Глава 8 Тень Антихриста

Лилит ворвалась подобно пушечному снаряду. Промчавшись мимо ошеломлённой соседки, она с грохотом распахнула Катину дверь и с порога завопила:

— Кэт, ты хорошо сидишь? Сейчас я тебе такое скажу! Враз упадёшь!

Катя оторвалась от пишущей машинки, пальцеразвивающим упражнениям с которой она собиралась посвятить весь сегодняшний день.

— Чего стряслось? Пожар или наводнение? — зевнув, спросила Катя, надеясь равнодушным тоном несколько охладить пыл Лилит.

— Да какой пожар! Круче! Дуэль! Он его сам сегодня в Первомайский вызвал, и они добазарились!

— Лилит, ты лучше сядь, и давай по порядку. Кто с кем добазарился?

— Мастер с Епископом, кто ещё! Монетку кидали! Всё, как полагается, по-серьёзному. Ой, Кэт, что будет!

Катя тяжело вздохнула. Сквозь бессвязную болтовню взбудораженной Лилит приходилось продираться, как сквозь дремучий лес.

— Хочешь сказать, что Мастер вызвал Епископа на дуэль?

— Ну, ты, Кэт, и тормозная! Я битых полчаса тебе про это твержу! — как видно, гипервозбуждение стало у Лилит причиной нешуточного расстройства чувства времени. — Говорю же, они монетку кидали! Епископ будет первым, а Мастер — вторым.

— Ты в состоянии рассказывать нормально? — взбеленилась Катя. — Что — «первым», что — «вторым»? Стрелять, что ли?

— Не стрелять, а мессу служить. С ума сойти — две мессы в одну ночь!

«Вот оно что!» — подумала Катя. По мере того, как она прокручивала в голове последовательность событий, эта последовательность приобретала скрытый прежде от Кати смысл. Либо Мастер решил не обострять отношений с Епископом, либо выработал какой-то хитроумный план.
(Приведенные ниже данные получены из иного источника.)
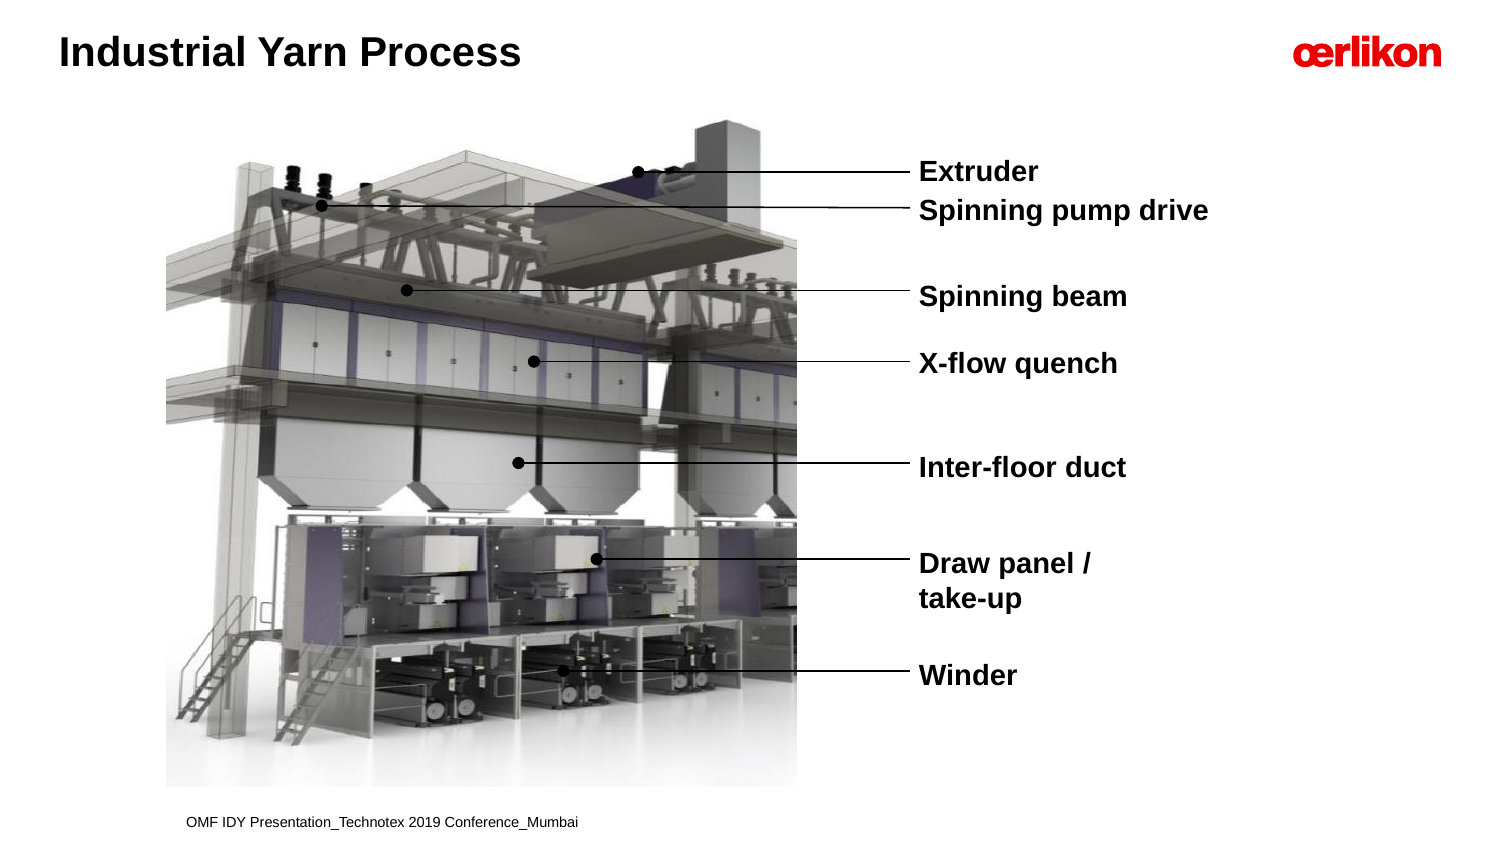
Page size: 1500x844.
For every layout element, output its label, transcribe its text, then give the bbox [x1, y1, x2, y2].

text_box X-flow quench [918, 343, 1164, 374]
text_box Inter-floor duct [918, 447, 1149, 478]
text_box Extruder [918, 152, 1061, 188]
text_box Spinning pump drive [918, 191, 1246, 230]
text_box Winder [918, 656, 1119, 692]
text_box OMF IDY Presentation_Technotex 2019 Conference_Mumbai [171, 805, 1294, 823]
text_box Spinning beam [918, 277, 1155, 326]
title Industrial Yarn Process [58, 30, 1146, 144]
picture [166, 81, 797, 788]
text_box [321, 205, 911, 209]
text_box Draw panel / take-up [918, 544, 1119, 580]
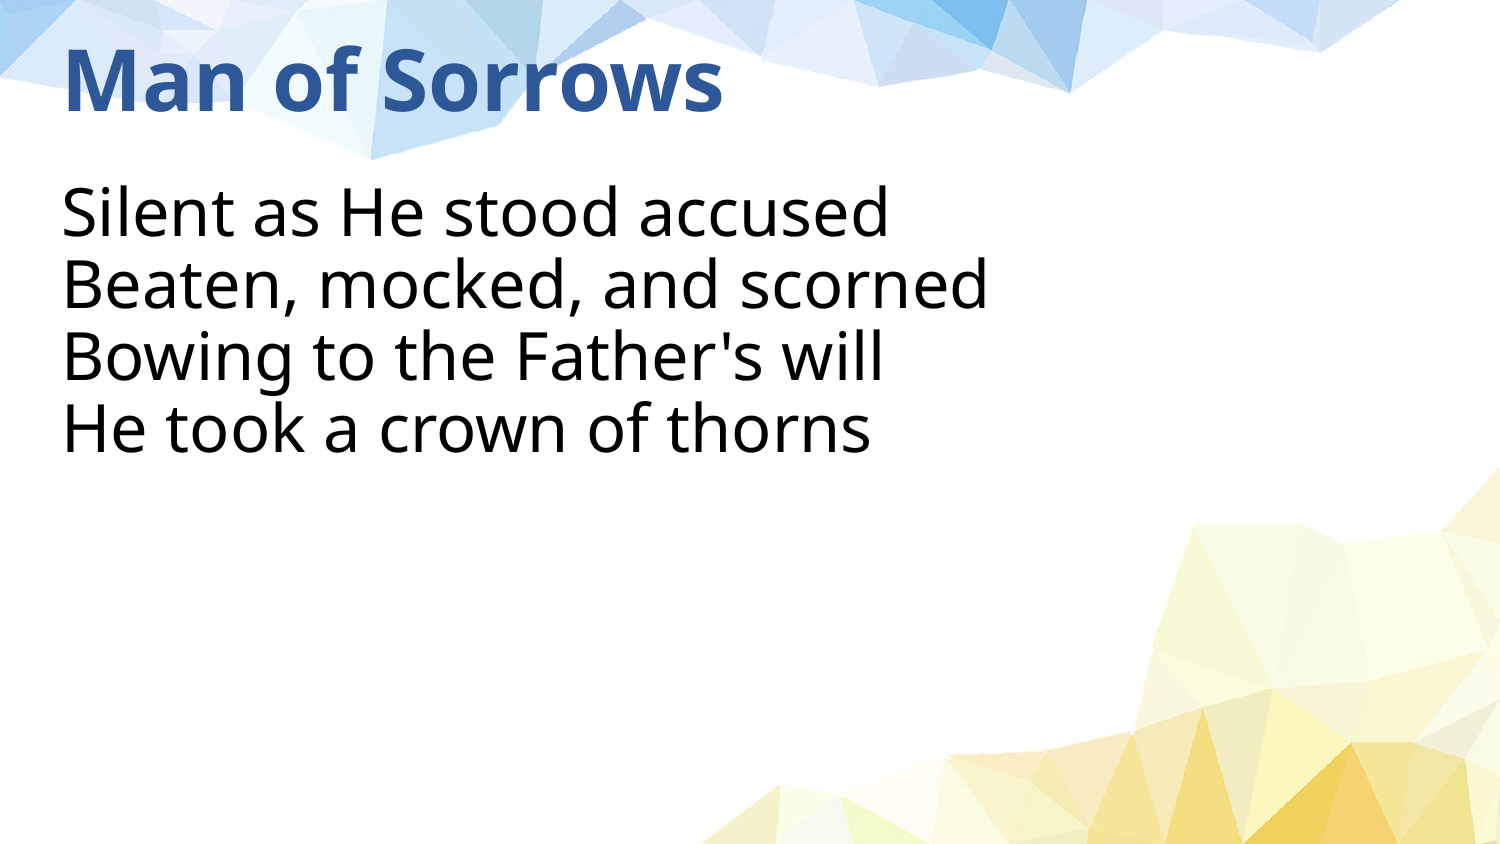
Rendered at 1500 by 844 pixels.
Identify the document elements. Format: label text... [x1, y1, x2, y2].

title Man of Sorrows [46, 18, 1486, 149]
list Silent as He stood accused Beaten, mocked, and scorned Bowing to the Father's will He took a crown of thorns [46, 171, 1486, 834]
picture [0, 0, 1500, 844]
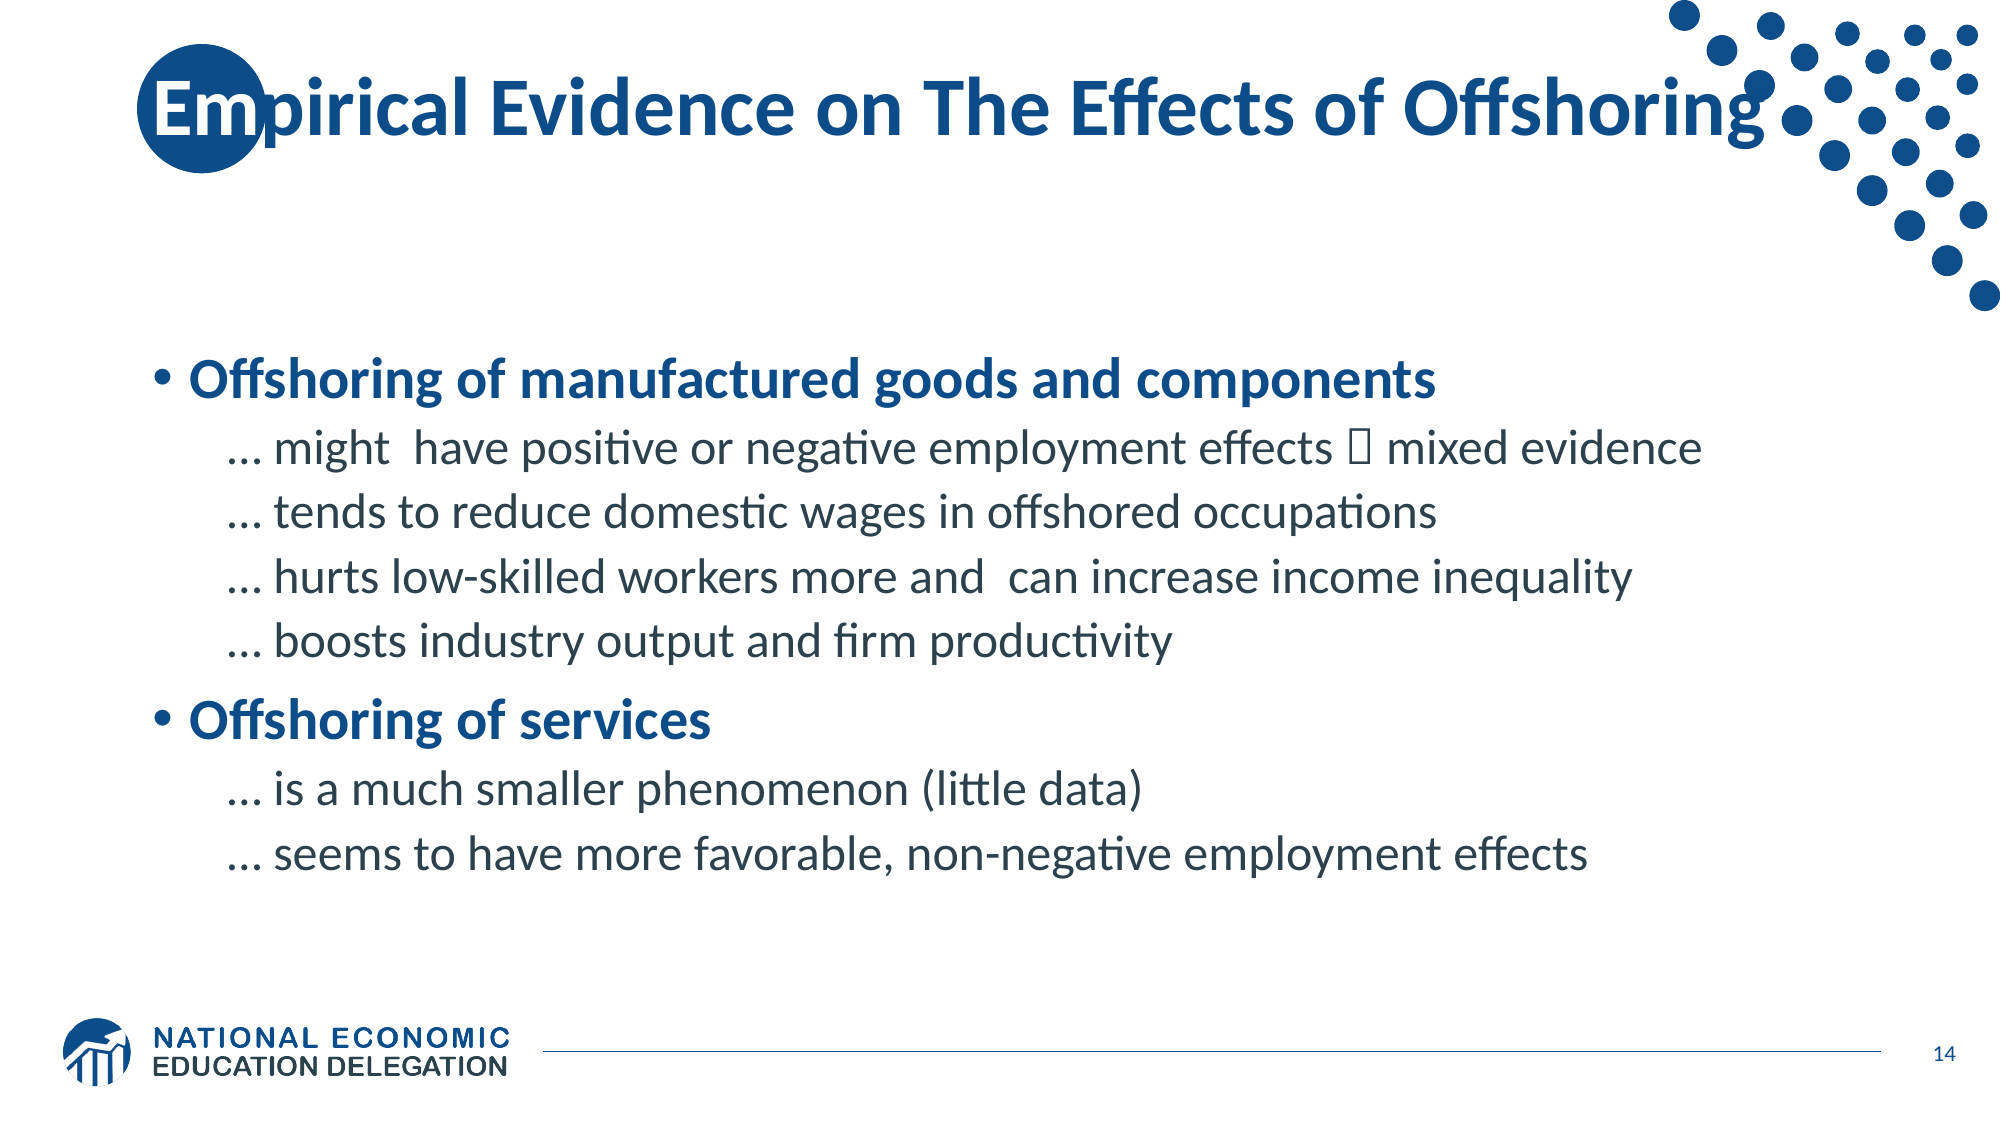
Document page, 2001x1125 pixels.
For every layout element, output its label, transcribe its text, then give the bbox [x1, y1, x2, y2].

В последнем случае становилось понятно, зачем он отправил Катю, как он выразился, «в трёхдневную творческую командировку на дому» — чтобы Катино присутствие не отвлекало его от разработки плана.

— Ну, заполошная! — облегчённо выдохнула Катя. — Растрещалась, как сорока! Я чуть было не поверила в то, что они настоящую дуэль задумали!

— А то не настоящую! — Лилит была до крайности возмущена Катиной непонятливостью. — Валькирия говорит, что без крови не обойдётся, а у неё-то чайник путём варит.

— Валькирия — это которая из Епископских? — уточнила Катя.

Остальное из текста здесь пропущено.